▸ **Consigne A**
Répondez à ces questions sur le texte consacré à Adèle Hugo compositrice :
(i) Combien d'années se sont écoulées depuis la disparition d'Adèle Hugo ?
(ii) Quel orchestre Jean-François Verdier dirige-t-il ?
(iii) Quelle mélodie est qualifiée d'« irrésistible » ?
▸ **Consigne B**
Pouvez-vous extraire du texte sur Adèle Hugo le passage allant de « Jusqu'ici Adèle Hugo » à « est, très inspirée. », ces mots compris ?
▸ **Consigne C**
Pouvez-vous prolonger le texte sur les mélodies d'Adèle Hugo à partir de sa dernière phrase ?

▸ **Extrait du texte**
Jusqu'ici Adèle Hugo s'appelait Adèle H. Le film de François Truffaut, pour magnifique qu'il fût, semblait avoir définitivement tracé pour la postérité le portrait de la dernière-née du grand écrivain français. On croyait tout savoir de celle qui, après que la folie obsessionnelle de la passion amoureuse l'eut éconduite de la société des hommes (c'était le scénario de L'Histoire d'Adèle H.), survécut de fait à ses géniteurs comme à la totalité d'une fratrie trop tôt décimée. Celle qui avait été « une énigme » pour son illustre père (le grand homme de lettres alla jusqu'à confier à l'un de ses poèmes ses doutes quant à sa propre paternité), et semblait à jamais inscrite sur les tablettes de l'Histoire en femme malade trimballée sur vingt ans dans des maisons de santé, se révèle être aujourd'hui, l'année des 110 ans de sa disparition, une compositrice. Qui plus est, très inspirée.
Les 14 mélodies exhumées par les intérêts conjoints d'Odile Blanchette, la conservatrice de Hauteville House (la demeure-musée de Guernesey où Adèle vécut un temps avec son père après l'exil de ce dernier), du compositeur Richard Dubugnon, de Jean-François Verdier, chef de l'Orchestre Victor Hugo, font toutes montre d'un sens mélodique qui n'est pas sans évoquer celui du génie berliozien. Ni sucre, ni naphtaline. Une efficacité qui ne rime jamais avec facilité. Des Châtiments aux Misérables, toutes ces mélodies sans exception déposent leur musique aux pieds des vers du grand homme. Par quel mystère ce dernier, dont l'humanisme continue de percer dans la brume des dérives du Monde, a-t'il pu passer à côté du génie musical de sa propre fille, laquelle apprend-on également, fut non seulement l'auteur d'un conséquent Journal, mais aussi une virtuose du piano ? Quand on connaît le pouvoir thérapeutique de la musique sur le cerveau humain…
On aurait pu croire que la mélancolie serait maîtresse de cérémonie de la production musicale d'une jeune femme au destin aussi cahotant : elle est bien là (prégnants Chant du crépuscule I, Nuits de Juin, Flebile Nescio Quid) mais au côté du bonheur (La Chanson de Jean Prouvaire) comme de l'énergie militante (le beethovénien Ce que chantait Gavroche I, très proche de certain lied d'Egmont). Le magnifique Encore à toi réussit même le prodige de réunir les fragrances du grand Hector avec celles du divin Mozart. On a envie de tout fredonner, voire de faire cortège avec l'irrésistible Hymne des transportés. Bref, un de ces disques enthousiasmants qu'aussitôt refermé, on a envie de faire rejouer.

▸ **Données recueillies**
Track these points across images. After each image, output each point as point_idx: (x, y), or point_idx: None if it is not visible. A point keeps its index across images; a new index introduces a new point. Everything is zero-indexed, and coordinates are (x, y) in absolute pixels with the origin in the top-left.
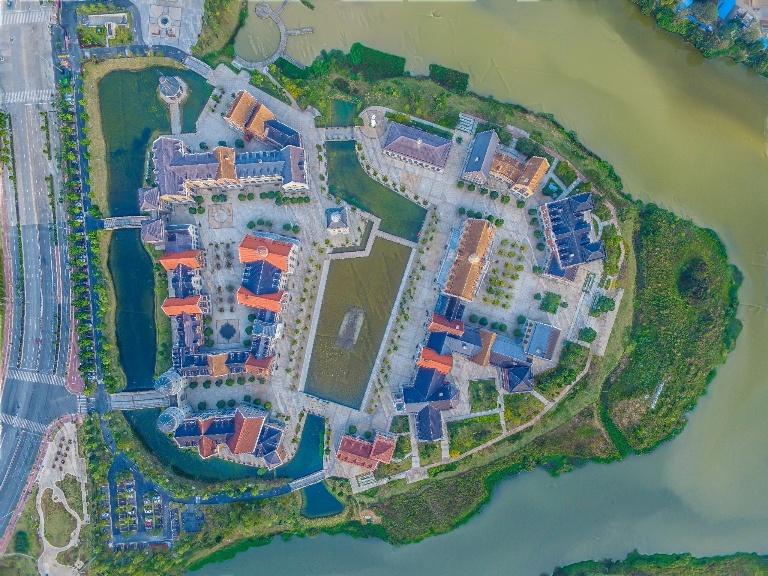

▸ **Réponse A**
(i) 110 ans.
(ii) L'Orchestre Victor Hugo.
(iii) L'Hymne des transportés.

▸ **Réponse B**
Jusqu'ici Adèle Hugo s'appelait Adèle H. Le film de François Truffaut, pour magnifique qu'il fût, semblait avoir définitivement tracé pour la postérité le portrait de la dernière-née du grand écrivain français. On croyait tout savoir de celle qui, après que la folie obsessionnelle de la passion amoureuse l'eut éconduite de la société des hommes (c'était le scénario de L'Histoire d'Adèle H.), survécut de fait à ses géniteurs comme à la totalité d'une fratrie trop tôt décimée. Celle qui avait été « une énigme » pour son illustre père (le grand homme de lettres alla jusqu'à confier à l'un de ses poèmes ses doutes quant à sa propre paternité), et semblait à jamais inscrite sur les tablettes de l'Histoire en femme malade trimballée sur vingt ans dans des maisons de santé, se révèle être aujourd'hui, l'année des 110 ans de sa disparition, une compositrice. Qui plus est, très inspirée.

▸ **Réponse C**
L'album, remarquablement conçu, entrecoupe ce magnifique florilège vocal de cinq mélodies sans paroles (et même presque sans titres), duos instrumentaux où peuvent briller en toute intimité quelques solistes de l'Orchestre Victor Hugo. Sous la direction de Jean-François Verdier, la phalange bisontine (on reste en pays hugolien, la vieille ville espagnole étant, comme on le sait, la ville natale de l'écrivain) accompagne l'ouverture de cette malle aux pépites avec un recueillement ému. Plus copieux que lors du concert donné en 2023 au Théâtre Ledoux et à l'été qui suivit au Festival Berlioz, le disque l'est aussi en terme d'interventions chantées puisqu'aux pionnières Isabelle Druet et Anaïs Constans d'alors, sont accourues d'autres valeurs sûres du moment : Karine Deshayes, Sandrine Piau, Axelle Fanyo et même Laurent Naouri.
On serait malvenu de chipoter quelques consonnes évanescentes çà et là, tant on gagne à l'option d'une prise de son qui tient à faire de ce merveilleux bouquet de cantatrices un instrument parmi d'autres, dans le but de faire entendre le superbe travail entrepris sur cinq années par Richard Dubugnon (le compositeur dit, non seulement avoir dû orchestrer, mais aussi trier, compléter). C'est le cœur serré et l'œil humide qu'avec la sublime déploration Priez pour les morts, énoncée comme d'outre-tombe par une Isabelle Druet d'une somptueuse discrétion, on prend congé d'Adèle Hugo, compositrice française.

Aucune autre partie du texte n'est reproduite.